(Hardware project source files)

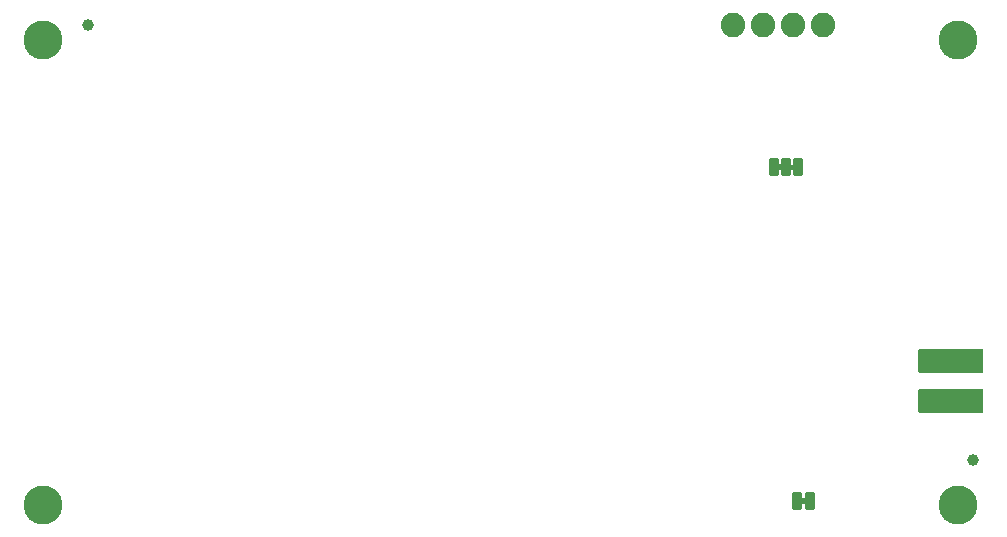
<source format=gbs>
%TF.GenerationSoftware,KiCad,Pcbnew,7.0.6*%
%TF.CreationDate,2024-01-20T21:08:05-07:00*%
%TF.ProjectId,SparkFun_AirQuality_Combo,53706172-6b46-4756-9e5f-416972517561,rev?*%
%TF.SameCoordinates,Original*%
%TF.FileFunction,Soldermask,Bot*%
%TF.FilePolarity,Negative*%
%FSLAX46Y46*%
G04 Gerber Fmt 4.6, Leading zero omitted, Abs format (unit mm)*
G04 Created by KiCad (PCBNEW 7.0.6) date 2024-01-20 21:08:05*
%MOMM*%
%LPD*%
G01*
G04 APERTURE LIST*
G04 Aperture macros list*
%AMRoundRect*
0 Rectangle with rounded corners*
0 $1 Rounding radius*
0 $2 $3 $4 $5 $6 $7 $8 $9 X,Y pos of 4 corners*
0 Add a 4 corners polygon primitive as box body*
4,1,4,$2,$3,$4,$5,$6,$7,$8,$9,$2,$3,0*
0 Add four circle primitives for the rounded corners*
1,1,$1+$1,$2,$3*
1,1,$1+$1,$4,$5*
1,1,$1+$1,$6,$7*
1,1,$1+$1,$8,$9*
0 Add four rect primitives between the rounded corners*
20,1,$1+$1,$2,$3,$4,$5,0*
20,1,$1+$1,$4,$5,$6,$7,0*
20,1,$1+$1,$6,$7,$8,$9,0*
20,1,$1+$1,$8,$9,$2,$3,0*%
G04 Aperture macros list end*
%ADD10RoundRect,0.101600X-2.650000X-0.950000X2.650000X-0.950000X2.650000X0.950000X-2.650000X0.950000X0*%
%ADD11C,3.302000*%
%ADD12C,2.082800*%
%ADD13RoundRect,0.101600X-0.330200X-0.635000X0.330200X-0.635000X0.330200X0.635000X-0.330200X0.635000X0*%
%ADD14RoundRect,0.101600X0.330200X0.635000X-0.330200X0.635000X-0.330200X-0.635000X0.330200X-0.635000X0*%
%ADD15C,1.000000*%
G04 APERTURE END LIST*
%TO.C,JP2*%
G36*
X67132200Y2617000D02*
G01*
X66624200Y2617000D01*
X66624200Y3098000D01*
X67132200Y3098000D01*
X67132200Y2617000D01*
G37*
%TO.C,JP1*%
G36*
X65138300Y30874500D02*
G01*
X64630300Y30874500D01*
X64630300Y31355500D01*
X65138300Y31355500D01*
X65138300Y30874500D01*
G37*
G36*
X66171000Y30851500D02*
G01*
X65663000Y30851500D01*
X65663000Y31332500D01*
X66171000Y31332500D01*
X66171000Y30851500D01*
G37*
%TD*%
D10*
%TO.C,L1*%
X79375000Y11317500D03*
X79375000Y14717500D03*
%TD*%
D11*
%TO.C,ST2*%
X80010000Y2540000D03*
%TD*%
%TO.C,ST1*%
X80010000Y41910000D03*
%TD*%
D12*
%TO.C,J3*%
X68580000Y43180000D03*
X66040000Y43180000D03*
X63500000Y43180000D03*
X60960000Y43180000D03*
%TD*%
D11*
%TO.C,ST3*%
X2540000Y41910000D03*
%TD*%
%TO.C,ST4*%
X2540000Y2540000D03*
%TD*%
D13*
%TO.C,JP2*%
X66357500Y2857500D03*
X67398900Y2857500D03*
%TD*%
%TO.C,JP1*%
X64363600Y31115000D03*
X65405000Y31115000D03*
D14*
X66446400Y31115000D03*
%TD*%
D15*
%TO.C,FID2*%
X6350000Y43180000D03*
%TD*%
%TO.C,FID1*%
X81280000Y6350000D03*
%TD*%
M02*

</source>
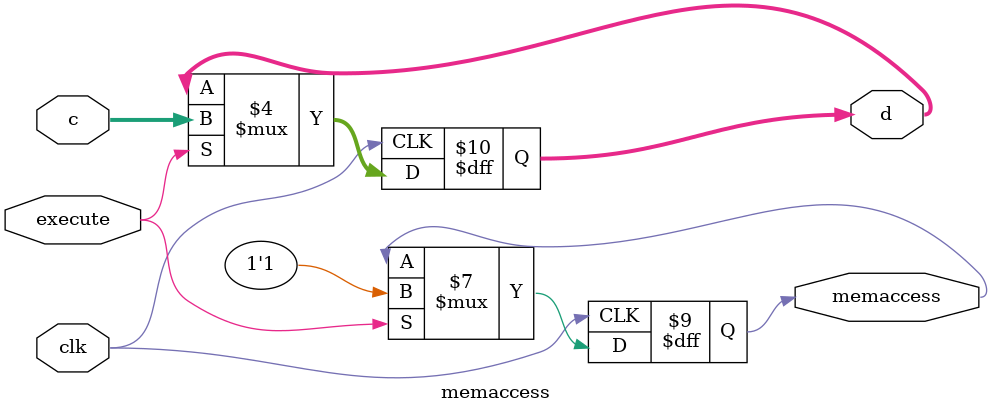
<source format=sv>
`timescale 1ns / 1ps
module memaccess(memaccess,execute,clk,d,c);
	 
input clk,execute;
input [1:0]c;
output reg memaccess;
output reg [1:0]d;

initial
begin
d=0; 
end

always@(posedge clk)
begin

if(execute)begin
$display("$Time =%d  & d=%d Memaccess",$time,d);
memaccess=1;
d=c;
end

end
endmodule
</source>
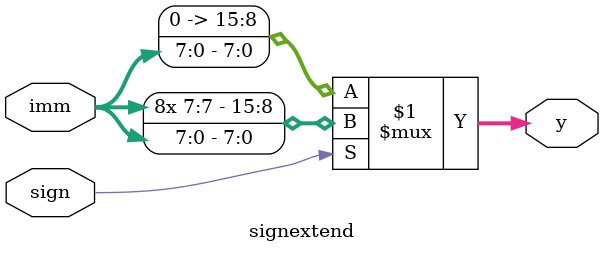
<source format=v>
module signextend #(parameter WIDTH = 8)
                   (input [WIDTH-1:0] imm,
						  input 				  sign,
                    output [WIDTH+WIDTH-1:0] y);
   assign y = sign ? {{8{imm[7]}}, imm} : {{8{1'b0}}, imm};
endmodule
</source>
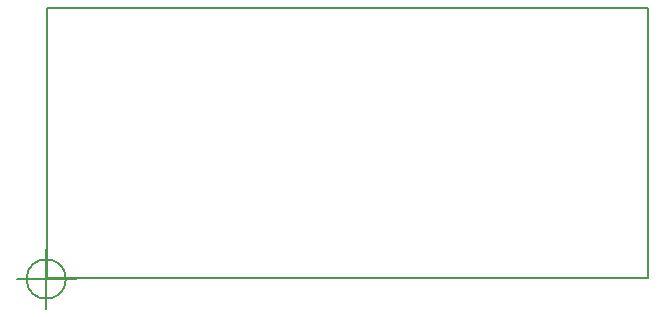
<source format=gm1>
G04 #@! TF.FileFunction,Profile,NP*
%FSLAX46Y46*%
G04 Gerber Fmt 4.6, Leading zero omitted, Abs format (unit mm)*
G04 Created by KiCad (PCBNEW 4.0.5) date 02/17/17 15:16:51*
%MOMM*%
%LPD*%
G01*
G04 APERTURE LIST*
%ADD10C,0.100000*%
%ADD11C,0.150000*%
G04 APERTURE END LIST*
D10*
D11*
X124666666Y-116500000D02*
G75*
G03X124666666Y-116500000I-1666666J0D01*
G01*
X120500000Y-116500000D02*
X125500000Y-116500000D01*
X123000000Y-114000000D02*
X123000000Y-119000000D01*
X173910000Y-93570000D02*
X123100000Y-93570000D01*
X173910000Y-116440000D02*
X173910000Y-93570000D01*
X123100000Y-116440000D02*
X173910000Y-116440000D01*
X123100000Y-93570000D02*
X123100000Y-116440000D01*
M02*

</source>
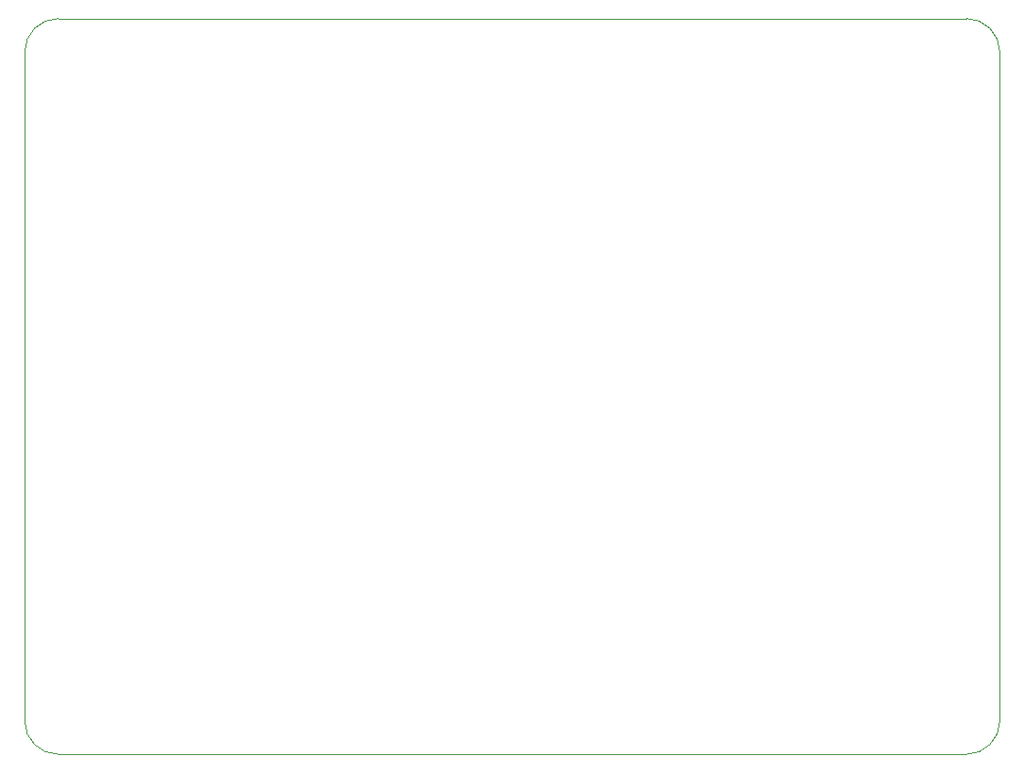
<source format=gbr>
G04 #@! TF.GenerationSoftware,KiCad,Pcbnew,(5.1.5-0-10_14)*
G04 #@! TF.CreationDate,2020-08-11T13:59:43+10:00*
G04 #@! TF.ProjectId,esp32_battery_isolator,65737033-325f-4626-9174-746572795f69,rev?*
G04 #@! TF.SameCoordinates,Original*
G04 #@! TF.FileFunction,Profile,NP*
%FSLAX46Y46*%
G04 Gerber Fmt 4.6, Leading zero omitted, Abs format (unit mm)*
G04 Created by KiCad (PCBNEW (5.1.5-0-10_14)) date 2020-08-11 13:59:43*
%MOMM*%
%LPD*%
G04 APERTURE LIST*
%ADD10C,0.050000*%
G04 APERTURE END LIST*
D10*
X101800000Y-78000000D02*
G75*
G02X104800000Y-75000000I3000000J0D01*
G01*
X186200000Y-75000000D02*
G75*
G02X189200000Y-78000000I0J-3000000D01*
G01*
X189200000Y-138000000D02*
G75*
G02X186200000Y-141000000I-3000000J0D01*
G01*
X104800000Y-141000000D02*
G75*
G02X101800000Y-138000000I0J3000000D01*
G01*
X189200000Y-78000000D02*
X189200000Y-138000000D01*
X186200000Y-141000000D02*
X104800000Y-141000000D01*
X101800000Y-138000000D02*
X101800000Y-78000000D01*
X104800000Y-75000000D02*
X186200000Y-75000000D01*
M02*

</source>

→ **Task objective**
When you reach the line containing "if(execute)begin" in the entries above, begin restating word for word, and stop once the line containing "assign y = sign" has been given. Omit the pictures.

→ **Final answer**
if(execute)begin
$display("$Time =%d  & d=%d Memaccess",$time,d);
memaccess=1;
d=c;
end

end
endmodule
</source>
<source format=v>
module signextend #(parameter WIDTH = 8)
                   (input [WIDTH-1:0] imm,
						  input 				  sign,
                    output [WIDTH+WIDTH-1:0] y);
   assign y = sign ? {{8{imm[7]}}, imm} : {{8{1'b0}}, imm};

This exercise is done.